** INPUT DATA follows **

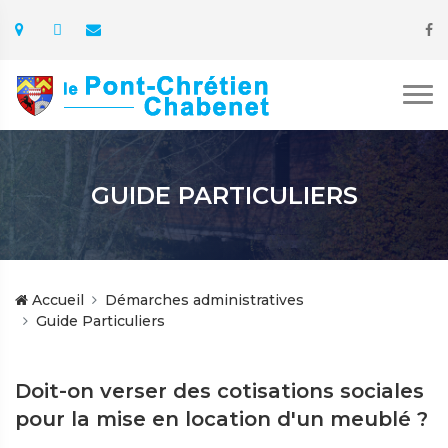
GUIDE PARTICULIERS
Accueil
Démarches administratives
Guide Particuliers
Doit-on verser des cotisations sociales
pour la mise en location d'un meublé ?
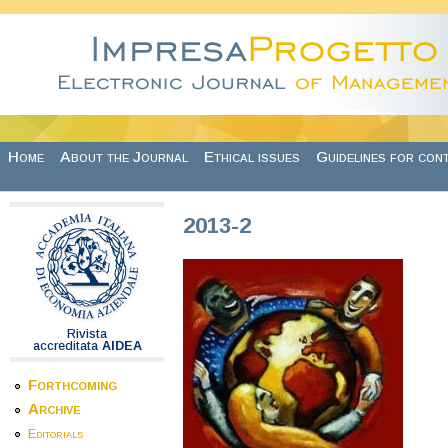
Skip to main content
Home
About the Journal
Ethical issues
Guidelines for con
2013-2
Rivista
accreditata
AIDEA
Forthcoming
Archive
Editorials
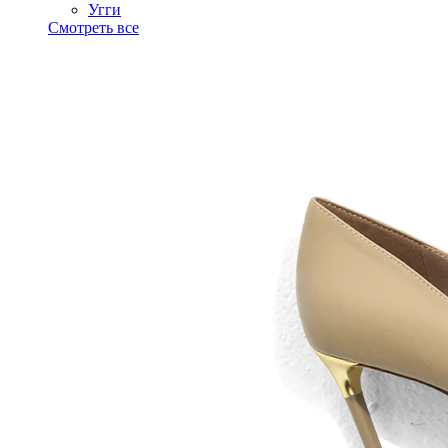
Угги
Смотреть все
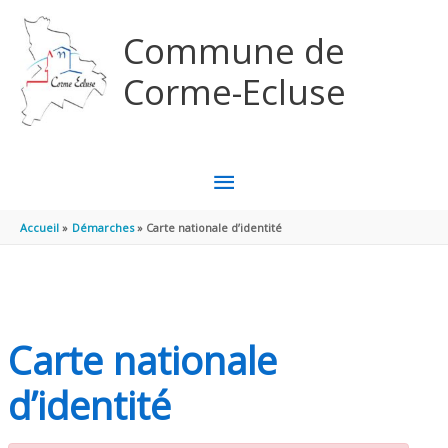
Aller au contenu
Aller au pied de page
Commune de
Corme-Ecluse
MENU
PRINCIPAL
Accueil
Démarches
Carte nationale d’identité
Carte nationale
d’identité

** End of INPUT DATA **
** INPUT DATA follows **

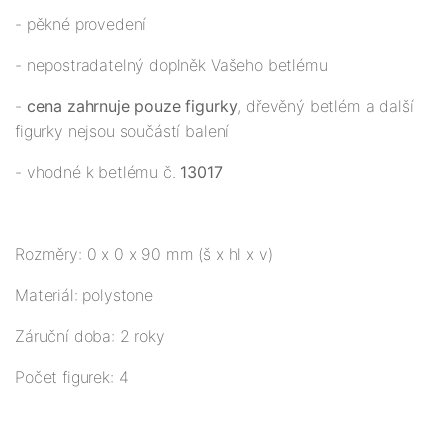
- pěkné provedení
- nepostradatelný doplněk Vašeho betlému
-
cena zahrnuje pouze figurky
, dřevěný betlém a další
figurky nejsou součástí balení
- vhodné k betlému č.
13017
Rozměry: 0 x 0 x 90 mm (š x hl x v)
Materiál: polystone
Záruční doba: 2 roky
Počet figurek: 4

** End of INPUT DATA **
** INPUT DATA follows **

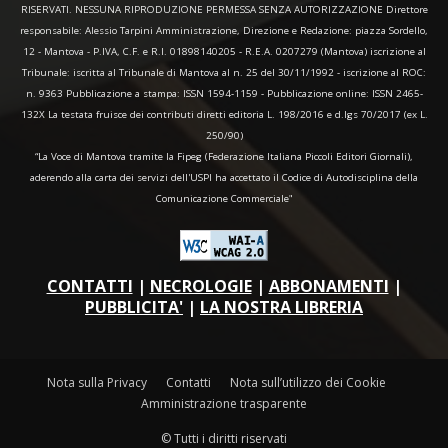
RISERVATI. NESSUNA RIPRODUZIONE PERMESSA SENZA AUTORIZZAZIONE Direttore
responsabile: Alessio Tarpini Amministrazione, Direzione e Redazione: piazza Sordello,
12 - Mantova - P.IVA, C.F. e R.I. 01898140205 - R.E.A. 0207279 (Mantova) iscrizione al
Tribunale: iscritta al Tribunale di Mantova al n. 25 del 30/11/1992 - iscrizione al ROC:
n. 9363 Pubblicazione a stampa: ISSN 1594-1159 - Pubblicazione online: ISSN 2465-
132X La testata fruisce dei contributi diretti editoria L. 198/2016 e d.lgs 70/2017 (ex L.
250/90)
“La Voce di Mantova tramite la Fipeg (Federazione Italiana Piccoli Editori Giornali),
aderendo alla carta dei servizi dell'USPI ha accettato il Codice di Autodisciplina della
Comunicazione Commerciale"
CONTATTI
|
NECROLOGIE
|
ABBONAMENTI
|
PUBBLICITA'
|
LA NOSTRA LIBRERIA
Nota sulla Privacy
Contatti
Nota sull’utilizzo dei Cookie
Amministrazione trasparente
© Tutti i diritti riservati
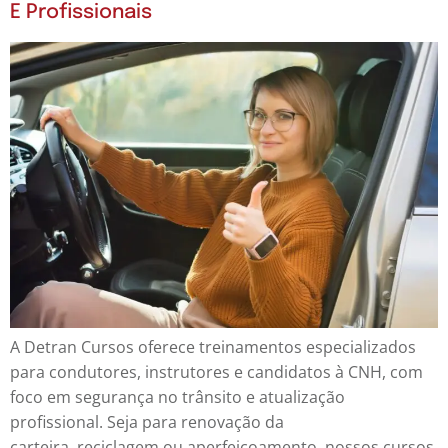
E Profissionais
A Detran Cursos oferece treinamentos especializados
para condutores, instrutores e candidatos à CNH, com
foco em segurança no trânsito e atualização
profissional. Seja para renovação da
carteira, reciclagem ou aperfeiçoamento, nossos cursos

** End of INPUT DATA **

- **TASK DESCRIPTION**:
Only a number is wanted here: how many lines in the entries contain the word "Aller"?

- **EXERCISE ANSWER**:
2